For my part, I saw Ultima Online as a logical next step from the MUDs I played in college in the early 90s. I was pretty far gone into a couple of TinyMUCKs back then.  (I just checked and I do, in fact, still have my wiz bit on PegasusMuck.) When called on to date the start of the MMO I usually give two answers: UO was the first commercial success.

This morning I read a post by Dusty Monk where he described the forces that were working to push the Halo MMO toward "WoW in Space":

"For me personally, this was probably one of the most conflicting parts of working on Titan.  Don’t get me wrong — I’d wanted to work on an MMO for as long as long as I’ve been in games, and this was the dream game of a lifetime.  But while there were a few of us that had played MMO’s before WoW, by far and large, as the team grew, most of the people on the team had never played a single MMO before WoW.  This led to a dilemma that the entire team struggled with throughout the lifetime of the project.  And it’s a dilemma I think every team out there that’s designing an MMO today has to struggle with,  and the actual point of this post, which I’m only just now actually getting around to: How much do you copy the genre leader?

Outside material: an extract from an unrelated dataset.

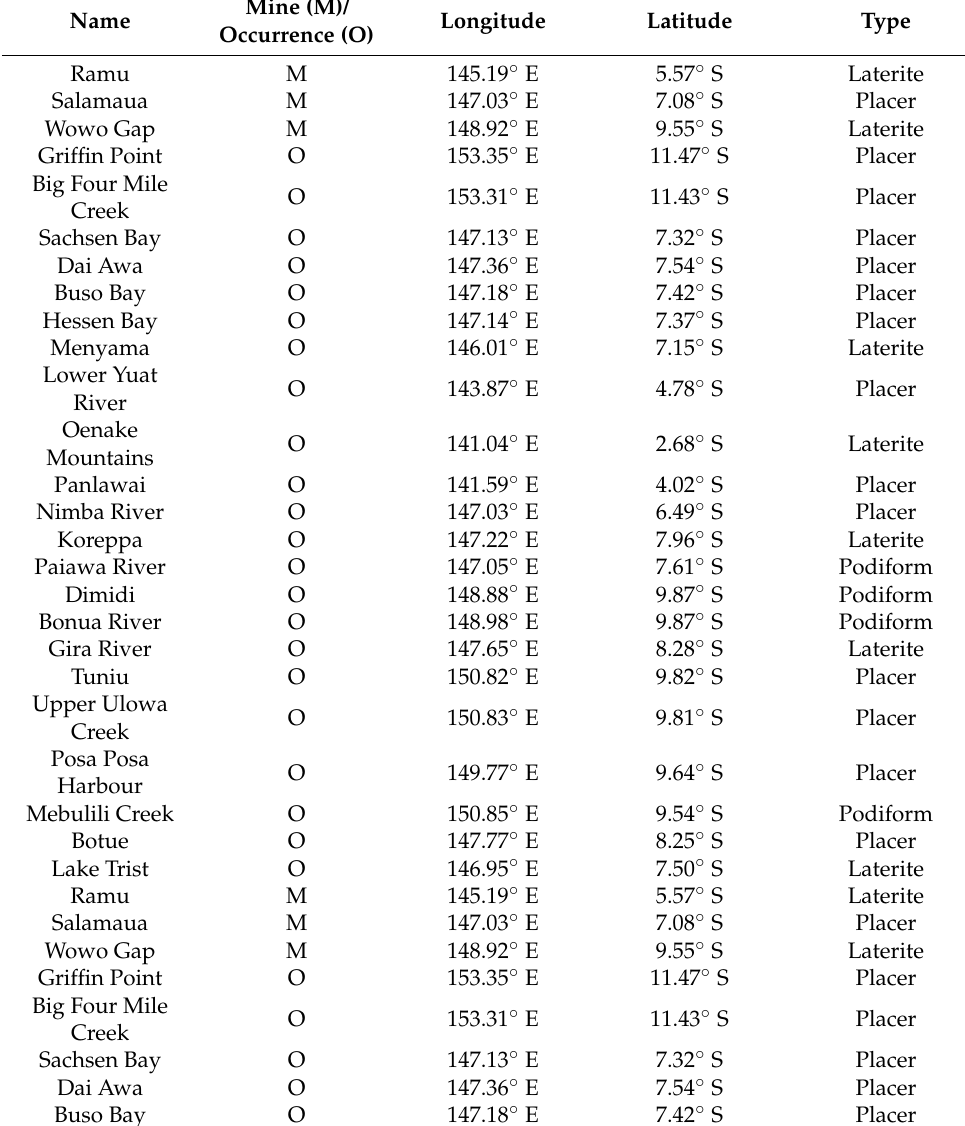
Table 1. Basic information of chromium-bearing mines and chromium occurrence in PNG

Dusty's actual question is a good one, but that isn't what really caught my eye.  You see, while we were building Pirates of the Burning Sea we had a similar dynamic to our team. World of Warcraft came out two years after we started, so nobody had played it.

Instead we had one designer who figured that the MMO genre started with EverQuest where most of the rest of us pegged that event at some earlier game. This guy refused to acknowledge Ultima Online as a "real" MMO despite its hundreds of thousands of subscribers and massive success. He thought even less of the games that came before it: The Realm, Meridian 59, and the thousands of MUDs.

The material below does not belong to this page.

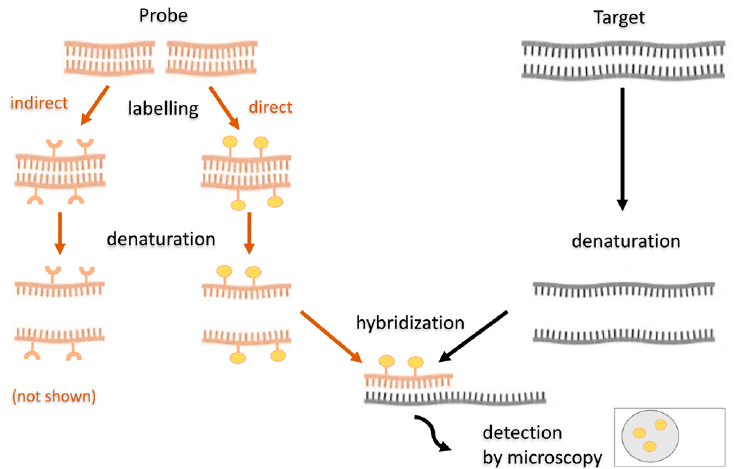
Figure 6. Scheme of the fluorescence in situ hybridization using a fluorescently (directly) labeled probe (modified from Speicher and Carter [116]).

MUDs (starting with MUD1, I guess) were the origin of the design genre. To me the distinction is important because of all the ways that MUDs break when your playerbase is counted in the tens of thousands instead of hundreds. UO was really the first game to deal with that kind of scale in the design, so it was the first "real" MMO.

It shouldn't surprise me that there are people working on MMOs today that consider World of Warcraft the first real example of this kind of game.  It has thirty or fourty times the number of subscribers that EverQuest had at its peak.

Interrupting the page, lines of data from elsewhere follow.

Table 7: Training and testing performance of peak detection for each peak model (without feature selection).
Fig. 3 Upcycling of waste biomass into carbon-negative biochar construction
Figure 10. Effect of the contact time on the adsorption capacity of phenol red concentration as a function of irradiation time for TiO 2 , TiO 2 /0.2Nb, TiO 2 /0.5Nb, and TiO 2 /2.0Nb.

That increase changed the dynamics of the game just as much as the previous 30-40x jump made EverQuest and Ultima Online different from the games that preceeded them.  My only fear is that this will drive more companies into direct competition with WoW (and the $40 million plus games that are intended to compete with it) instead of toward building a nice tidy business aimed at a niche of 100,000 to 300,000 players who are craving something different.

What is your answer when you are trying to come up with the first real MMO?